Work task: Reproduce every entry word for word.

Data excerpts:
--- --- ---
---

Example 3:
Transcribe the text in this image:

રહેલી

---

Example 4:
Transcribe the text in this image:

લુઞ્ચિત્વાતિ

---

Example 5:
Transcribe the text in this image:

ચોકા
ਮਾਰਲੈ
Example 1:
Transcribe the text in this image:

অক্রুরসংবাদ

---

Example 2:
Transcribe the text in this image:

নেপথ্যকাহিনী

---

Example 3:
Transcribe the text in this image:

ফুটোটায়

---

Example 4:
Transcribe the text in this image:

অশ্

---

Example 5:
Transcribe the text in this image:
--- --- ---
Result of this task:
---

Example 3:
Transcribe the text in this image:

રહેલી

---

Example 4:
Transcribe the text in this image:

લુઞ્ચિત્વાતિ

---

Example 5:
Transcribe the text in this image:

ચોકા
ਮਾਰਲੈ
Example 1:
Transcribe the text in this image:

অক্রুরসংবাদ

---

Example 2:
Transcribe the text in this image:

নেপথ্যকাহিনী

---

Example 3:
Transcribe the text in this image:

ফুটোটায়

---

Example 4:
Transcribe the text in this image:

অশ্

---

Example 5:
Transcribe the text in this image:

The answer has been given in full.